Paréntesis: esas mechas ya existían en 1984, cuando en un arranque de osadía y obedeciendo a la orden del profesor de Castellano de la época que nos encargó entrevistar a alguien vinculado con la cultura, fui hasta la casa de mi vecino, un señor que decían que era poeta, golpeé la puerta y cuando lo tuve enfrente le dije: hola, soy estudiante y necesito entrevistarlo para una tarea. Y él, seguramente sorprendido por el arrojo de esta chiquilla en jumper, me dijo que okey, que diéramos una vuelta por el barrio. Y lo único que recuerdo de ese encuentro en las faldas de la montaña son sus mechas grises y su consejo: "Camine, camine, camine, no deje nunca de caminar. Y llegue hasta los treinta y tres años, con eso basta". Fin del paréntesis.

Entonces, en ese 2004, camino, caminamos. Parra se levanta de la silla playera, deja el balcón atrás y damos una vuelta por el barrio, que ahora mira al mar y no a la cordillera. Pasa algo curioso en Las Cruces esta tarde. Hay viento y sol a la vez. Las gaviotas andan alborotadas, como si fueran a llegar atrasadas a una diligencia andan las aves. Nicanor Parra mira la escena, los revoloteos alterados y las nubes y ese cielo costero, y de golpe se halla hablando de Shakespeare. Se halla, más bien, haciendo suyo al autor inglés, tal como lo hizo en Lear Rey & Mendigo, la "transtraición" -como él la llama- de la obra del dramaturgo, que publicó hace un tiempo. Parra se acusó por ahí de ser un drogadicto de la página en blanco. Pero no hay que engañarse: él a veces dice una cosa por otra. En la introducción de Lear Rey… se adelanta a rayar la cancha: "En un mundo desprovisto de racionalidad/ La poesía no puede ser otra cosa/ Que la mala conciencia de la época./ Lo demás es literatura greco-latina".

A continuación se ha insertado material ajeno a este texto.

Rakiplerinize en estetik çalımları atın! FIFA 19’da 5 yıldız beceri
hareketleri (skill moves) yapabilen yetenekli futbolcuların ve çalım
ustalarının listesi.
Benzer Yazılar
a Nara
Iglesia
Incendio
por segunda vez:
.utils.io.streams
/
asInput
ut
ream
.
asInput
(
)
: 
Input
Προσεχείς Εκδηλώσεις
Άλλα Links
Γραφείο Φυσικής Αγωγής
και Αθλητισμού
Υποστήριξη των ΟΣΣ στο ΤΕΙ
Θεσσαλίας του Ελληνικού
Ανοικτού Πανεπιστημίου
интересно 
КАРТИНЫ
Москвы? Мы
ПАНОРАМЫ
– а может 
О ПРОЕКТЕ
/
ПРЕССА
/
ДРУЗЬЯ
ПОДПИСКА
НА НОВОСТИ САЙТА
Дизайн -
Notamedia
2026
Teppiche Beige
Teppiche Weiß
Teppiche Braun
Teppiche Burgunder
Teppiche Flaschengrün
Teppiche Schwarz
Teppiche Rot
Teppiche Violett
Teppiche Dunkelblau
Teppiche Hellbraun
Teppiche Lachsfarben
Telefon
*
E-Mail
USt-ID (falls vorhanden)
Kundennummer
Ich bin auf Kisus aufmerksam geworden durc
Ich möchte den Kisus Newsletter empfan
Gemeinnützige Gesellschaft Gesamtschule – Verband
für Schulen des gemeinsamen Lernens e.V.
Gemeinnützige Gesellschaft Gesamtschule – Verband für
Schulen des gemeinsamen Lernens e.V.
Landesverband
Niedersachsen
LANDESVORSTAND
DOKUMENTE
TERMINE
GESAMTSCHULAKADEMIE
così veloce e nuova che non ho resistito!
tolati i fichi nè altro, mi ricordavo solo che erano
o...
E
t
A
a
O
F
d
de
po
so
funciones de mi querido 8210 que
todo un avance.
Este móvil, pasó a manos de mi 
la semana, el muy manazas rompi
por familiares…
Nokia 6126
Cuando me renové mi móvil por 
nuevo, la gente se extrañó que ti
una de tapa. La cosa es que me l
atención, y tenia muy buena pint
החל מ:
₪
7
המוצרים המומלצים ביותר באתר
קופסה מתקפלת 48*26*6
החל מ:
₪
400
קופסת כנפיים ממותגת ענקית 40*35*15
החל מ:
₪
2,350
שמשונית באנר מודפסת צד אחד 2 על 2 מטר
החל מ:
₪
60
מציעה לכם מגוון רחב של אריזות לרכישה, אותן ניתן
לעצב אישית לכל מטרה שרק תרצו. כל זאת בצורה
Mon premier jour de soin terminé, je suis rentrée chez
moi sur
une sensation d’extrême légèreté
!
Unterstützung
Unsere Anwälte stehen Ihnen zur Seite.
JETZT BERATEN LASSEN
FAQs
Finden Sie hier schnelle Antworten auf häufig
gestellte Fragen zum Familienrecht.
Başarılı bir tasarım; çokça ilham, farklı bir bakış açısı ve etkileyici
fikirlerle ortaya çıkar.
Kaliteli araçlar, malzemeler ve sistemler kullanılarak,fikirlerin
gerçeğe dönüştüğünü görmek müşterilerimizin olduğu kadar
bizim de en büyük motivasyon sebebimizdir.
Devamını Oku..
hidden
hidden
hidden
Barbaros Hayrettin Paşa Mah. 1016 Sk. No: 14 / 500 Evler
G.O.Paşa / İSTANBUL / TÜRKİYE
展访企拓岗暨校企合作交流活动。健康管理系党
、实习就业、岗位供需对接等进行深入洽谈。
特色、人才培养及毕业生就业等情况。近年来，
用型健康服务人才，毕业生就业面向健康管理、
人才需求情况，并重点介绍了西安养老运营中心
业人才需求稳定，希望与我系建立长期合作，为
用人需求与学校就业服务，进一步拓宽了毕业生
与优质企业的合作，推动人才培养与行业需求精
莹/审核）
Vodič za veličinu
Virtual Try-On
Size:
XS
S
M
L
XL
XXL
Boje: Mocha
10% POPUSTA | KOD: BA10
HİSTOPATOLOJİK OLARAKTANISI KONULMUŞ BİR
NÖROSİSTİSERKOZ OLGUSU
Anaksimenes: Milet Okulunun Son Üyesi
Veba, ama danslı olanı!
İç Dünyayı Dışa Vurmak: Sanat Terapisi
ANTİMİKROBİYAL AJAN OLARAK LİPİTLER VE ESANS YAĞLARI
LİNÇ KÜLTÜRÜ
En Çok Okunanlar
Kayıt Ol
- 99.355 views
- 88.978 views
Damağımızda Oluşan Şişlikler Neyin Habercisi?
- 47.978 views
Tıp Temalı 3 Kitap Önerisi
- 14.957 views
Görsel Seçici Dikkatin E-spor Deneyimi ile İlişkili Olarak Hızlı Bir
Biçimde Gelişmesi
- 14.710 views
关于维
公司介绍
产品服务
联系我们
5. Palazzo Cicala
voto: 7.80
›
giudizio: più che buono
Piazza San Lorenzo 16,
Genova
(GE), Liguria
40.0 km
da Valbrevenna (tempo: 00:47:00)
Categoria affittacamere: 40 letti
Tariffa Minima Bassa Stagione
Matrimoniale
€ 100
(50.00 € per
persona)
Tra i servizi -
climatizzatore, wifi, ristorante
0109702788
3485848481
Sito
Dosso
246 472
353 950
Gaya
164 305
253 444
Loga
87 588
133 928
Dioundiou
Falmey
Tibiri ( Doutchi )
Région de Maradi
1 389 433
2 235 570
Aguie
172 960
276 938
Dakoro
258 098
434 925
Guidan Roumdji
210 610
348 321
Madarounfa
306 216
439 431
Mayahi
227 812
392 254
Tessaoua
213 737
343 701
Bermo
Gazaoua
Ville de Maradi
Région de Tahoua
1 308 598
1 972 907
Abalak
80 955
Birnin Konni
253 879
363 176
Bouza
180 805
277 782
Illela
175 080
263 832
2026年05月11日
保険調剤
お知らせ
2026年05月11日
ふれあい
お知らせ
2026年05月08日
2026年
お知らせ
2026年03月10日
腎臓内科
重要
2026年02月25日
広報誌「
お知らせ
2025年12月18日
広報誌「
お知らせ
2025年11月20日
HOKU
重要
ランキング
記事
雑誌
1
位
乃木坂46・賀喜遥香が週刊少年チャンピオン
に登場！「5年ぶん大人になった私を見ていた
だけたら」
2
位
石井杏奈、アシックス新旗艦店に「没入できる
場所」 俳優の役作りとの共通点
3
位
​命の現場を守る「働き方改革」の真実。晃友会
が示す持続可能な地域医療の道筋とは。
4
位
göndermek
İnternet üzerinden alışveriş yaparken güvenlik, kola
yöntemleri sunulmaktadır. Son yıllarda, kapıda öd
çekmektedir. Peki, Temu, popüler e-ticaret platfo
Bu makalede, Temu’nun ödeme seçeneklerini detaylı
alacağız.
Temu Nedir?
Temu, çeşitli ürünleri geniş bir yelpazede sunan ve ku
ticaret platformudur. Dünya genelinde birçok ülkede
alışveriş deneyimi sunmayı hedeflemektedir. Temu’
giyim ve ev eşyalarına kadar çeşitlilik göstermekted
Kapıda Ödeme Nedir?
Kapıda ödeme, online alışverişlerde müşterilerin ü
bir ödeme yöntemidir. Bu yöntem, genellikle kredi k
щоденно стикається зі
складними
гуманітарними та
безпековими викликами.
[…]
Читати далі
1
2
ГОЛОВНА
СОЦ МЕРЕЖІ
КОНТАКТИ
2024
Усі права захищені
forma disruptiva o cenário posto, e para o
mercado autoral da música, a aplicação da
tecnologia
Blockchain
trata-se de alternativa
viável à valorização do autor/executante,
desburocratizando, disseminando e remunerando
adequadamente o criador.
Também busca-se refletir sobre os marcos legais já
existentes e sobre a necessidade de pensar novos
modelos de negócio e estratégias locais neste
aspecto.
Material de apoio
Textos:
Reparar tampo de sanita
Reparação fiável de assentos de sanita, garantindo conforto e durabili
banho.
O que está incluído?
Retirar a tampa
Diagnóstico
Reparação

Lo demás hoy en Las Cruces puede ser la música de las maquinitas del tiempo tumbadas por ahí, en todos los rincones de su refugio costero, mudas a estas alturas de tanta palabra tecleada. De Chillán a La Reina y de La Reina a Las Cruces. Parra lleva una docena de años en el litoral. Llegó montado en su Volkswagen escarabajo, aquí se estacionaron juntos y ya no se van. Basta mirar lo que está en carpeta, y la cuerda que tiene el hombre a pesar de los cincuenta y siete años de yapa, y la gracia con que menea sus nueve décadas de persistencia para entrar otra vez en la casa ("Between no more", bromea) y permitir que la tempestad siga bailando sola allá afuera. No sabe, no tiene idea entonces que su propio baile tiene cuerda para muchísimo rato más. Para llegar hasta los ciento tres años, sin ir más lejos. Fortuna para nosotros: setenta más que sus idealizados y fugaces treinta y tres.